2022-06-23

Introduction

We created a Shiny App named My RapidKL Train Scheduler for Assignment 2.

Problem Identified: Planning a journey via public transport is a hassle due to non-centralized information of the train Fares,Route and Duration in multiple web pages.

RapidKL Train Dataset :

  • 3 data files for LRT Kelana Jaya Line and MRT Sungai-Buloh Kajang Line.
  • Dataset Source is from RapidKL
  • Dataset was checked and amount of samples has been reduced, while any dirty data has been checked.
  • Finalised dataset are kept in Kaggle for reference.

Dataset : RapidKL Train Dataset

Item Dataset Description
“Fare.csv” Numeric value for train fare measured in Ringgit Malaysia (RM).
“Time.csv” Numeric value for train ride duration measured in minutes.
“Route.csv” String value for train route.

Questions :

  • What’s the minimum amount of money required to board the train from Gombak to somewhere else?
   Fare <- read.csv(file = 'Fare.csv')##read file and store as data frame
   print(max(Fare$Gombak)) # max() used because user might stop other station
  • How many minutes does the train take from Gombak to KL Sentral?
   Time <- read.csv(file = 'Time.csv') ##read file and store as data frame
   print(Time[1,4]) ##call the station index instead of station names

Exploratory Data Analysis : Barplot

    barplot(Fare$Gombak,xlab="Station",ylab="Fare",col="blue",
    main="Train fare from Gombak")

Shiny App : My RapidKL Train Scheduler

Key Takeaways

  1. We should be able to discern and identify different types of data involved when doing data science project.An Integer is not the same as Float, so pay attention to it.

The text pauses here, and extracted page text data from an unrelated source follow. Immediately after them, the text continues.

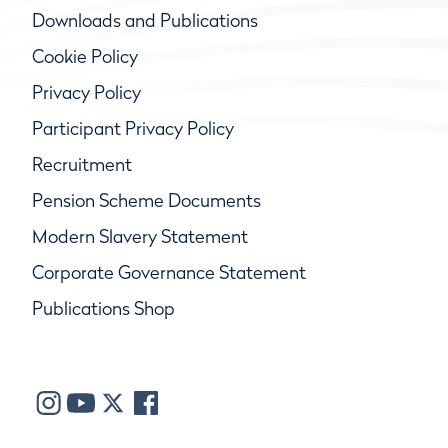
Downloads and Publications
Cookie Policy
Privacy Policy
Participant Privacy Policy
Recruitment
Pension Scheme Documents
Modern Slavery Statement
Corporate Governance Statement
Publications Shop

  2. Users can plan their train ride by selecting current station and destination.

  3. The app will calculate and retrieve the data for the train Fare, Routes and Duration of the trip.

  4. Practicing data driven culture is important, always check the dataset format and library declared. In our group’s case we used .csv file, so we did not use the “xlsx” library to read it.